The Genome Sequencing Center at Washington University St. Louis is building an $11 million, 16,000-square-foot facility designed to handle massive amounts of data from its growing fleet of next-generation sequencing systems.
The data center construction, which broke ground this summer and is slated for May completion, is part of a larger-scale building project on the Wash U campus that is overseen by its BioMed 21 program. The program also includes the building of a 240,000-square-foot research space in its new BJC Institute as well as 15,000 square feet of space added to the previously established Center for Genome Sciences building.
David Dooling, assistant director of the GSC, told BioInform this week that the final build-out is slated to support 120 racks for data storage.

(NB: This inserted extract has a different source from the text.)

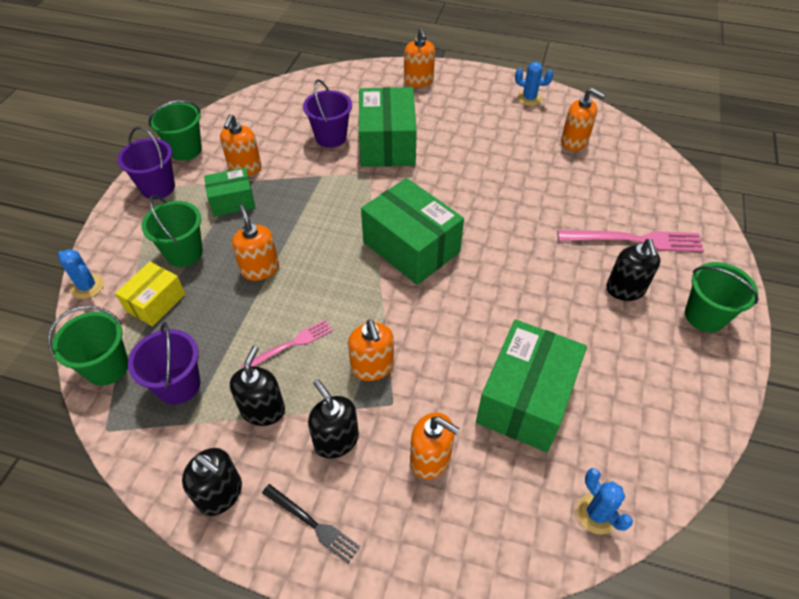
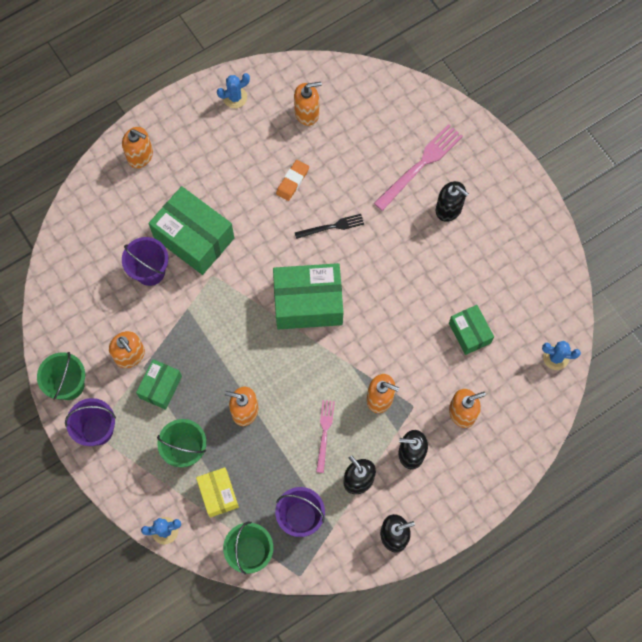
camera: 50 degrees left, 20 degrees up
(312, 524) = (449, 499): black fork -> black fork (332, 227)
(507, 169) = (292, 181): none -> orange eraser
(526, 399) = (469, 333): green box -> green box, size x0.56
(704, 316) = (502, 186): green bucket -> none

Wash U is building the freestanding data facility on Newstead Avenue across the street from its Genome Sequencing Center. Right now, the GSC has a 1,200-CPU cluster that supports 130 AB3730xl Sanger sequencers, as well as a new SOLiD system from Applied Biosystems and three 454 Life Sciences' FLX machines, which Dooling said would likely jump to five in time for the opening.
Dooling said they currently have 500 terabytes worth of disk space or 500,000 gigabytes. He said that over time, he envisions that infrastructure increasing rapidly.
Dooling said “the sequencers typically only have enough storage to accommodate one or two runs. The data must be transferred off the sequencer computer to perform further analysis."
The AB3730xl generates “on the order of a few MB of data per run,” Dooling said. “Next-gen sequencers generate between a few hundred gigabytes to several terabytes of data per run.”
Richard Wilson, director of the GSC, said in a statement that "As we adopt the next generation of DNA sequencers, we will increase the amount of data we generate by several thousand times per day.” He added that the new center will provide additional storage “and more efficient data processing required by advanced sequencing technologies,” and is expected to meet the center’s computing needs “for the next several years.”
In addition to technology, the new data center will require additional staffing, Dooling said.
"We will probably be hiring a couple more system administrators to help with the management of that. We have a long experience of building scaleable infrastructure, particularly scaleable in the number of man hours that are required to maintain it. We have a fairly systemitized infrastructure that leverages a lot of commonalities so we can maximize the efficiency of our IT staff through standardization and things of that nature," he said.
Right now, Dooling said there are "around 80 or 90" informatics staffers at the GSC, including himself, and this is buttressed by about a dozen IT staff which he defined as user support, database administrators, and system administrators.
Dooling said that to support the "maximum amount of data" generated by the GSC’s next-gen sequencers, the new data center will include additional CPUs, blades, storage, and networking capabilities
"While the cost of sequence generation is declining rapidly, making larger and larger projects possible, the cost of bioinformatics is not. Sequencing project budgets are becoming dominated by bioinformatics costs."
Final numbers will be determined according to how “everything fleshes out,” Dooling said, adding that they currently are installing about 620 nodes. Two-thirds of the center, when finished, will comprise “both highly dense disk, fiber-channel disk, Sata disk and the supporting infrastructure, backups and network to make it all work,” Dooling said.
The push toward next-gen sequencing is posing similar informatics challenges elsewhere. “All users of massively parallel shotgun sequencing technologies are faced with a new bottleneck in bioinformatics," said Stephen Kingsmore, president of the National Center for Genome Resources, via e-mail. "This places significant demands on compute infrastructure to base call and align or assemble millions of reads, on RAM to visualize and analyze the results, and on storage capacity."
NCGR said this week that it plans to officially launch the New Mexico Genome Sequencing Center, which will house two Illumina Genome Analyzers, on Nov. 19.
While acknowledging that Wash U's GSC is “much larger than the center that we're debuting,” Kingsmore said that the new technologies present many new challenges regardless of scale.
For example, he noted that many researchers doing large-scale sequencing projects “are dramatically different from a few years ago. Instead of being dedicated 'genomicists' who create community resources, they are physicians and scientists who wish to use genome sequencing to test hypotheses.” These users, he said, require “a very different, more user-friendly bioinformatic interface."
Of the challenges that lie ahead for Wash U and other genome centers, Kingsmore said, "While the cost of sequence generation is declining rapidly, making larger and larger projects possible, the cost of bioinformatics is not. Sequencing project budgets are becoming dominated by bioinformatics costs."
He added that Wash U is not the first to recognize "that this is not just an incremental change and will require major change."
However, he noted that adding new storage and processing capacity may not be enough in the long run. “Soon no one will be able to continue to scale their compute infrastructure with sequence generation — we need to develop more efficient algorithms and file formats and to rethink how we process and store data," Kingsmore said.
He added that “One pretty obvious sea change is to delete the raw data when basecalling, alignment, QC have been completed. We're thinking about the actual read format to see how we can store the needed information much more effectively from a machine language standpoint.”
Then Kingsmore quipped, “We haven't had a Eureka moment yet.”